Use cases for flexible abstractions around target features

This document collects a few examples of situations in which achieving optimal performance for equivalent functionality on different SIMD platforms differs more than in choosing to use different instructions (either manually, by special-casing some platforms, or by letting the compiler take care of it).

The examples below come from real usecases in the context of compression libraries (specifically, image and text codecs).

Given that the "native" way to do abstractions in Rust is through types and generics, in the author's opinion the best way to express the different behaviours is through encapsulation in the type system; this in turn makes having an ergonomic way to somehow tie together types and target features an important characteristic of any approach to function multiversioning.

A simple case: ensuring usage of native vector width

In many cases, generating the optimal code boils down to ensuring the correct vector size is used. One such example is for 2d (Inverse) Discrete Cosine Transforms, quite common in image codecs. Modern codecs use DCTs of various sizes, up to 256x256 in some cases.
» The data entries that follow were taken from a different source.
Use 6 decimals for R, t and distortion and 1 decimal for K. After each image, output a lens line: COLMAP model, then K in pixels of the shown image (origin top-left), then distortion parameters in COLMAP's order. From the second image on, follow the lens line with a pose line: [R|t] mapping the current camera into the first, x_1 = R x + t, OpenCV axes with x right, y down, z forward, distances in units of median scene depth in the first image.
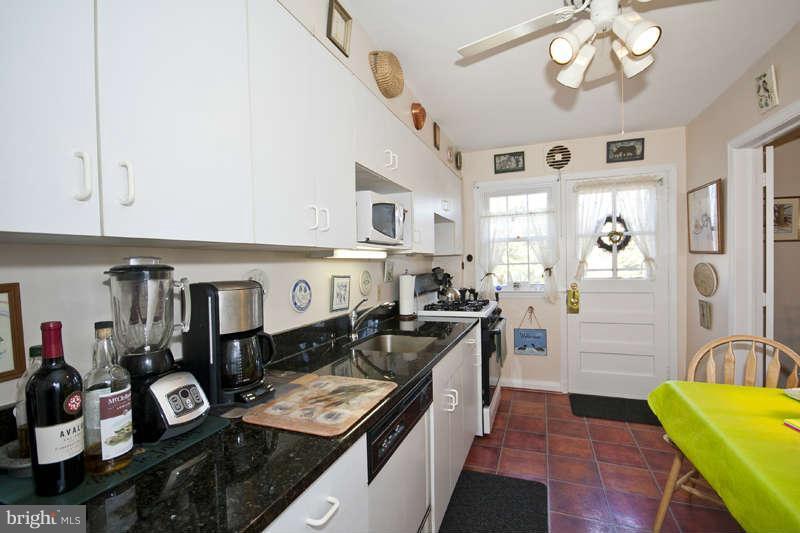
lens RADIAL K [[368.3, 0, 398.6], [0, 368.3, 265.9], [0, 0, 1]] dist [-0.010977, -0.000380]
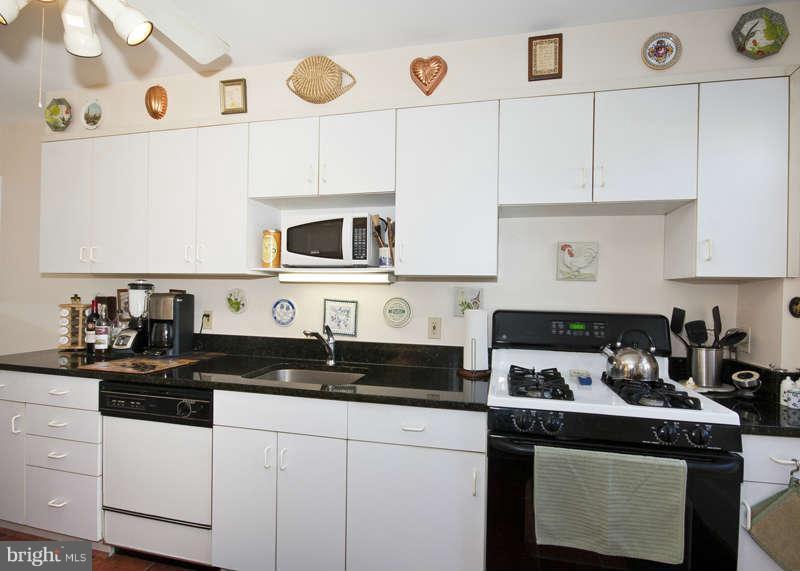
lens RADIAL K [[402.9, 0, 427.1], [0, 402.9, 286.6], [0, 0, 1]] dist [-0.013614, -0.000363]
pose [[0.133566, 0.006020, -0.991022, 1.092208], [-0.028759, 0.999584, 0.002196, -0.020793], [0.990622, 0.028207, 0.133684, 1.259141]]
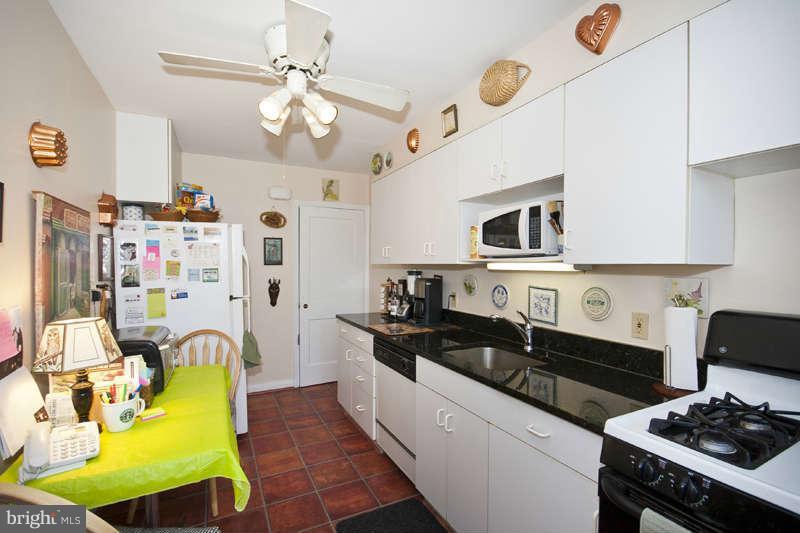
lens RADIAL K [[368.3, 0, 404.6], [0, 368.3, 268.9], [0, 0, 1]] dist [-0.010977, -0.000380]
pose [[-0.671647, 0.012217, -0.740771, 0.961546], [-0.008686, 0.999665, 0.024362, -0.051814], [0.740821, 0.022797, -0.671316, 1.613474]]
A typical 2d DCT implementation (see i.e. here) on a NxN block works in four stages:

1d DCT on each column in the block
NxN matrix transposition
1d DCT on each column of the transposed block (i.e. row-wise-DCT of the original block)
NxN matrix transposition

Both the 1d DCT on columns and the matrix transposition can be SIMDfied:

the 1d DCT can be executed on a set of consecutive columns at once
the matrix transposition can be done block-by-block

Both of those functions benefit greatly from knowing the native vector size:

1d DCTs use a large amount of registers; operating on, say, 2x long vectors would effectively double the registers required, unless LLVM's instruction reordering manages to de-interleave operations on the two halves; even then, it would still double code size, and make code re-use between different DCT sizes harder. Since the machine code for even a 16-DCT has a significant number of instructions (>200), these drawbacks are quite significant.
For matrix transposition, the natural block size to operate on when having K-long vectors is KxK. Doubling the vector size would imply needing to emulate vector-pair to vector-pair shuffles instead of doing 4 single-vector shuffles, which is more expensive and increases register usage by a factor of 4, likely leading to spills.
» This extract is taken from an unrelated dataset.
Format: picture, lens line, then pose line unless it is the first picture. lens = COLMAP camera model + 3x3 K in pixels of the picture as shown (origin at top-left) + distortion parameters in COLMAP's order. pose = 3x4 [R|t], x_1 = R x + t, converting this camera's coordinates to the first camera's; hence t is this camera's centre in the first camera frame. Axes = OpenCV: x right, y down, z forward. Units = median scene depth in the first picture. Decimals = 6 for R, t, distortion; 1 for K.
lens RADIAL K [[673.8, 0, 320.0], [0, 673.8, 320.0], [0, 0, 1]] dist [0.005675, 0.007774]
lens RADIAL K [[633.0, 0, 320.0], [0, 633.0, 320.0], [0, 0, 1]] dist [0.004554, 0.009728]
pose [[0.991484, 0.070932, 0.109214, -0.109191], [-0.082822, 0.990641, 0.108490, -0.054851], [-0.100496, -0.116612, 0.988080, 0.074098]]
Moreover, 1d DCTs are often implemented recursively (again to improve code reuse, see i.e. here), which means that having a function that applies a 1d DCT to a list of vectors of native size is a natural API for such functions to have. Similarly, "transpose a KxK block where K is the native vector size" is also a natural API to implement arbitrary matrix transpositions.

More complex cases: feature-dependent algorithms that need different precomputed data

Consider the case of wanting to compute pow(x, a) for many values of x in a predefined range (say, [0.1, 1]) and a fixed, but not known at compile time, a. This comes up for example when implementing Color Management Systems, which need to apply user-provided transformations of the form x -> (ax+b)^e to transform pixel data between color profiles, in the middle of a somewhat flexible transformation pipeline. Typically, such transformations involve multiple millions of values for x and a single fixed a.

Two efficient approaches for this transformation are the following:

Pre-compute b = log2(a), then compute exp2(log2(x)*b). Note that computing exp2 and log2 usually involves evaluating rational polynomials (see here) and fiddling with floating point representations.
Pre-compute a lookup table with L entries, say each with the value of pow(2, a*i). Also pre-compute a rational polynomial approximation of pow(x, a) for x in i.e. [0.5, 2). Then, evaluation involves reducing the input values x to the form 2^i * x' with x' in the appropriate range (fiddling with floating point representations), evaluating a rational polynomial approximation for pow(x', a), doing a table lookup by i and multiplying the results.

The second approach can be faster if the number of evaluations of pow(x, a) is large enough and the relevant target supports fast table lookups in sufficiently-large tables; however the optimal size of the lookup table and the degree of the rational polynomials to be used depends on the target; moreover, computing rational polynomial approximations is quite time-consuming, so it is best done only once.

Thus, the data that should be pre-computed to make this evaluation efficient varies significantly with the SIMD instruction set that the code is meant to be used with. A natural API would then be to have a struct that stores this pre-computed data, and is passed around to all functions that need to compute pow(x, a). Such a struct is naturally heavily dependent on the target features of the function it is used in.

Similar situations arise also when implementing fast Huffman coding, which is relevant both for image (1, 2) and text compressors. In particular, if the SIMD hardware supports lookups in tables of size up to L efficiently, Huffman encoding of an alphabet of up to L symbols can be done extremely quickly; thus, a compressor might decide to constrain the Huffman alphabet such that only L different symbols are used, and pass down such a feature-dependent lookup table to parts of the code that do the actual Huffman coding through the image and text processing steps. Again a natural API uses feature-dependent types.